● **Required action**:
Give the number of lines in the listing below that include the word "Antoni", with nothing more.

*-*-*

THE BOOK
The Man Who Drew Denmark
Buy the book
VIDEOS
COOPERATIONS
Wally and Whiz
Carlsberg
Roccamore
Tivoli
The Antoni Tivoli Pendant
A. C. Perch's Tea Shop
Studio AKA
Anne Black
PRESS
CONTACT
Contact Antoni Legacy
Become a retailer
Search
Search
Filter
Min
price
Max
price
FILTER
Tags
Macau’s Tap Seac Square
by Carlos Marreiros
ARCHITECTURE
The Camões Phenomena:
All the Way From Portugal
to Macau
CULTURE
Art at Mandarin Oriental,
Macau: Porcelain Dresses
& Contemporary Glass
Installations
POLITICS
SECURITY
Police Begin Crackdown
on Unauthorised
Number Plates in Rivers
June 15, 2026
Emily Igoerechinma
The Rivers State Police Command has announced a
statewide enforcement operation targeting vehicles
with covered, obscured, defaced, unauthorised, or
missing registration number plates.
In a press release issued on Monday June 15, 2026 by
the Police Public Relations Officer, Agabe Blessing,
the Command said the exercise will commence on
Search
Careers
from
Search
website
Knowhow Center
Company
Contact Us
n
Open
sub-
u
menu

*-*-*

● **Answer section**:
2